The DOL essentially proposed three general changes to the white collar overtime exemptions.

1.  Increase the Minimum Salary Requirement

The DOL proposed increasing the minimum salary requirement for the three white collar exemptions from $455 per week ($23,660 annually) to $921 per week ($47,892 annually), which is currently the 40th percentile of earnings for full-time salaried workers. Though each white collar exemption has unique ‘primary duties’ requirements, all three share the same minimum weekly salary requirement. Simply changing this number affects the scope and applicability of all three exemptions.

The effect of this change can be gauged by making a list of every employee who 1) currently qualifies for a white collar overtime exemption, and 2) earns more than $455 but less than $921 per week. Under the proposed regulations, every employee on the list could be entitled to overtime compensation. According to the DOL’s own estimates, during the first year under the new regulations, 4.6 million currently exempt workers would be entitled to overtime compensation “without some intervening action by their employers.”

2.  Increase the Minimum Salary for Highly Compensated Employees

Certain highly compensated employees (HCEs) are exempt from the FLSA. The DOL proposed increasing the minimum annual compensation level for the HCE exemption from $100,000 to $122,148, which is currently the 90th percentile of earnings for full-time salaried workers.

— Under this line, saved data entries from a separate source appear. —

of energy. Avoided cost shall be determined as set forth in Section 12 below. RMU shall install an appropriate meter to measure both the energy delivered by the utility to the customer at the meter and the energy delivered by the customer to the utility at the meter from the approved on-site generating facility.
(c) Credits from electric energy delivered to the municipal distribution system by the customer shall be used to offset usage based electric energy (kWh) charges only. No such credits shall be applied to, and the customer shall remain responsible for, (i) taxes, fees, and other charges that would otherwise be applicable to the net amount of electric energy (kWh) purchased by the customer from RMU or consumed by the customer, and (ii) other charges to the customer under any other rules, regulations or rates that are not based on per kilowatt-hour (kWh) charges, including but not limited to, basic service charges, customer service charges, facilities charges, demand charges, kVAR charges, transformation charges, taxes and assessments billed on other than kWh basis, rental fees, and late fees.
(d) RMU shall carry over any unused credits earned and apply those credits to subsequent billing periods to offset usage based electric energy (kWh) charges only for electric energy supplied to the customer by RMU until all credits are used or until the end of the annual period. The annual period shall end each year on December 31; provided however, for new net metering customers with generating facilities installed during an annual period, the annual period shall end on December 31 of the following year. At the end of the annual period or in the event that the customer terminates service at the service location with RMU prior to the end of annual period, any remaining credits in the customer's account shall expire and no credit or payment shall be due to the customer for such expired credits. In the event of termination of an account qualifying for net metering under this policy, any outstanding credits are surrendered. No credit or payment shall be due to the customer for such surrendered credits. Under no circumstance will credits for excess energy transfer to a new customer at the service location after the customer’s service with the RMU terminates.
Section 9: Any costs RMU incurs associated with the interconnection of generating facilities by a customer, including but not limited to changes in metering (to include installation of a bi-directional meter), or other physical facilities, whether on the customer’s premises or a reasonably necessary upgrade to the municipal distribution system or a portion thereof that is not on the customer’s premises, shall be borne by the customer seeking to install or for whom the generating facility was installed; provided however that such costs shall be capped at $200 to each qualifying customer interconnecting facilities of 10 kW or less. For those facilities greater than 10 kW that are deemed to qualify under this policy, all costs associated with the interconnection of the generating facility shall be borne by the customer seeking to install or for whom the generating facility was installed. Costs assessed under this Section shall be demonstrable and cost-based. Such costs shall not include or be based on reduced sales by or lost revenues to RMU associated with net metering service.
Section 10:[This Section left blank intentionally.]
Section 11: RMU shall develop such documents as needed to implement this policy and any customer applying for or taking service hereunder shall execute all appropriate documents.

3.  Update Salary and Compensation Levels Annually

The DOL proposed establishing a mechanism to automatically update minimum salary and compensation levels annually so they will remain a useful and effective test for exempt status. The DOL proposed using either a fixed percentile of wages or the Consumer Price Index for All Urban Consumers (CPI-U).

According to the DOL, these proposed changes preserve the FLSA’s intended overtime protections, and simplify the identification of nonexempt employees, which should make it easier to understand and apply the executive, administrative and professional employee overtime exemptions.

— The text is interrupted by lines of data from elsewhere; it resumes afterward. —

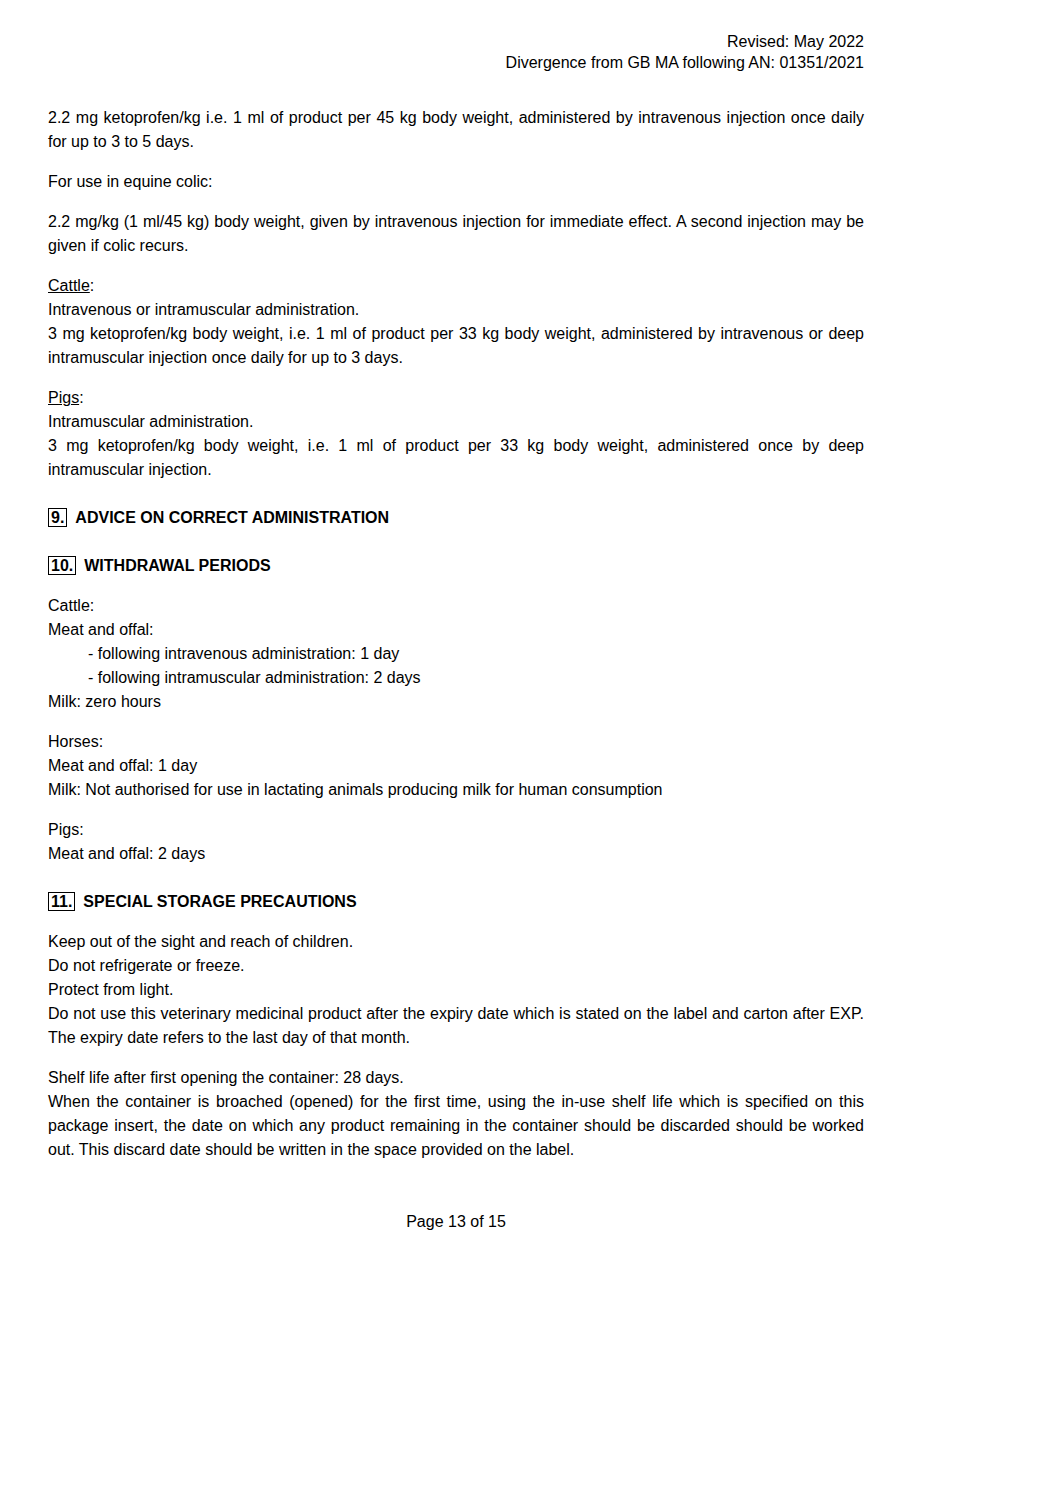Revised: May 2022
Divergence from GB MA following AN: 01351/2021
2.2 mg ketoprofen/kg i.e. 1 ml of product per 45 kg body weight, administered by intravenous injection once daily for up to 3 to 5 days.
For use in equine colic:
2.2 mg/kg (1 ml/45 kg) body weight, given by intravenous injection for immediate effect. A second injection may be given if colic recurs.
Cattle:
Intravenous or intramuscular administration.
3 mg ketoprofen/kg body weight, i.e. 1 ml of product per 33 kg body weight, administered by intravenous or deep intramuscular injection once daily for up to 3 days.
Pigs:
Intramuscular administration.
3 mg ketoprofen/kg body weight, i.e. 1 ml of product per 33 kg body weight, administered once by deep intramuscular injection.
9. ADVICE ON CORRECT ADMINISTRATION
10. WITHDRAWAL PERIODS
Cattle:
Meat and offal:
- following intravenous administration: 1 day
- following intramuscular administration: 2 days
Milk: zero hours
Horses:
Meat and offal: 1 day
Milk: Not authorised for use in lactating animals producing milk for human consumption
Pigs:
Meat and offal: 2 days
11. SPECIAL STORAGE PRECAUTIONS
Keep out of the sight and reach of children.
Do not refrigerate or freeze.
Protect from light.
Do not use this veterinary medicinal product after the expiry date which is stated on the label and carton after EXP. The expiry date refers to the last day of that month.
Shelf life after first opening the container: 28 days.
When the container is broached (opened) for the first time, using the in-use shelf life which is specified on this package insert, the date on which any product remaining in the container should be discarded should be worked out. This discard date should be written in the space provided on the label.
Page 13 of 15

Though the DOL did not propose any changes to the standard duties tests that must be satisfied under the current regulations, it is seeking comments on whether these tests are working as intended. The DOL is concerned that in some instances employees performing a disproportionate amount of nonexempt work are still being classified as exempt.

The deadline to submit comments about the DOL’s proposed regulations is September 4, 2015.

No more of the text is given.